Anyone have an idea what the problem might be?  I asked this question before.


----------



## kadesma (Feb 10, 2006)

amber said:
			
		

> Anyone have an idea what the problem might be? I asked this question before.


Amber, no sure of problem, but, I got pushed off a poll andsent back to the top of the page..The poll is the one listed on the side of the screen. I then went to the post itself and that one let me vote..Why one and not the other I've no idea. I'm sure MJ or GB or one of the other helpers, will be along to help you out.

kadesma


----------



## MJ (Feb 10, 2006)

amber said:
			
		

> Anyone have an idea what the problem might be? I asked this question before.

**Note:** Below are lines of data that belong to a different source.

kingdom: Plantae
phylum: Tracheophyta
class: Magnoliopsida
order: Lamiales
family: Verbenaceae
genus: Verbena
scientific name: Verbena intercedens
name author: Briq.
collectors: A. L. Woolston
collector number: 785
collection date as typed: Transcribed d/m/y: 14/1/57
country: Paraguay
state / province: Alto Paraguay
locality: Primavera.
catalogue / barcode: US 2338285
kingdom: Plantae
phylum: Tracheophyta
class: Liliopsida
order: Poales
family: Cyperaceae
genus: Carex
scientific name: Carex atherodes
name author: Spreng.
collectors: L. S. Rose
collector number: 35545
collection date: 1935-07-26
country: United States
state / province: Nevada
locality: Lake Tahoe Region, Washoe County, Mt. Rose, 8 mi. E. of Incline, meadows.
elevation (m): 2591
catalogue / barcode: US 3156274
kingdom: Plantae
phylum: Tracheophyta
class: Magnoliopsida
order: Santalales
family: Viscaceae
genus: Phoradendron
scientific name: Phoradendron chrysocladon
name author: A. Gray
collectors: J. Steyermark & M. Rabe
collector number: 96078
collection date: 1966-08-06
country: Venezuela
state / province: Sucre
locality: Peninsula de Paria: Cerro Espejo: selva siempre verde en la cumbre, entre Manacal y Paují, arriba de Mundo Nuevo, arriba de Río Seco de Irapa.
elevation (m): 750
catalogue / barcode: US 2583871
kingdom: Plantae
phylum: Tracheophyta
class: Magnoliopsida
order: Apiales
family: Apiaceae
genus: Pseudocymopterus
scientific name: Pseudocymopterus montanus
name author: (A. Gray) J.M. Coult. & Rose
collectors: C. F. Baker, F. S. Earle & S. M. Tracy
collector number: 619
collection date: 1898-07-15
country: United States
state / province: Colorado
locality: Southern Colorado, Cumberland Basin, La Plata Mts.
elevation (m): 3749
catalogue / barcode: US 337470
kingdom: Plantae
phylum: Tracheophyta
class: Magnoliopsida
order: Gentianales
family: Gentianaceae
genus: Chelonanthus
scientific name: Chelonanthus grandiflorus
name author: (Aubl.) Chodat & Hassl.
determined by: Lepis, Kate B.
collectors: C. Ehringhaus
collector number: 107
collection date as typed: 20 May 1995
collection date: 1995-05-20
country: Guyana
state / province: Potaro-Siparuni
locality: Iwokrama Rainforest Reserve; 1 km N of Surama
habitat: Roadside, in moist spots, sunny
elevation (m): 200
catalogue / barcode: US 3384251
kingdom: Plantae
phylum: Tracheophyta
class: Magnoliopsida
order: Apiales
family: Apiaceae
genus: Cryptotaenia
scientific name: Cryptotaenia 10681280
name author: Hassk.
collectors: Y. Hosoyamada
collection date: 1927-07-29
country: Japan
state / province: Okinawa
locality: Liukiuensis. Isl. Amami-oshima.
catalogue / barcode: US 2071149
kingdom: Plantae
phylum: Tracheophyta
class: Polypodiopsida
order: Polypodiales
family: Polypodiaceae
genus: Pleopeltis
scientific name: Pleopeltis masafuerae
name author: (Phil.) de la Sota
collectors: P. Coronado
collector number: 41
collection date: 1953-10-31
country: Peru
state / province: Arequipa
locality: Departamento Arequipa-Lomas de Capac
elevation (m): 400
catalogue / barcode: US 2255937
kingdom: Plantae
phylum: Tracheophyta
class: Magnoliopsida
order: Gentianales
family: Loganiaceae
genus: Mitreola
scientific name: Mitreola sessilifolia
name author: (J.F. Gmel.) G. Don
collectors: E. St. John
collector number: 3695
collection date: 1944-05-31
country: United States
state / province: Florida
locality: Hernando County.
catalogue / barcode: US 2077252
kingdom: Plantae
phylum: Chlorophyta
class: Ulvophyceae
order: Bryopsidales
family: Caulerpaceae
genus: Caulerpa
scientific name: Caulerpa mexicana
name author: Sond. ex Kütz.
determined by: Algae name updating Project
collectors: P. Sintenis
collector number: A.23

Are you voting on the portal page? 

The reason we pulled the polls off the portal page is because they weren't working properly, but I put them back up for viewing. We hope to get that fixed soon too.

Andy R has added many features to this site for us (and put alot of time in too), and sometimes the new features are in direct conflict with others. It's a never ending battle!


----------



## Dove (Feb 10, 2006)

Our thanks to Andy R and to all our Administrators.
Marge~Dove


----------



## Piccolina (Feb 11, 2006)

I'm sure this isn't what you mean Amber, but if you've voted in a poll once it doesn't let you vote again. Sometimes if an old poll resurfaces again after a long time and you go to vote (having previously done so) - because you didn't remember voting before - it says that you can't because you've already participated in that poll


----------



## amber (Feb 11, 2006)

Thanks for everyones help.  I tried what Kadesma suggested (go to the actual thread containing the poll), that worked for me.


----------



## Foodfiend (Feb 22, 2006)

I've had the same problem with the polls on the Portal page, and I have a suggestion/question thingee.  Could the title of the thread that it's on/in be posted so it would/will be easier to find.  On the recent one about the eggs, I looked in the thread that had the games and such but couldn't find it there.  So I went back to the portal page to read the rest of the posts when about 15 minutes or so I had a brain storm and tried looking in the forum for eggs and found it there.

Thanks.


----------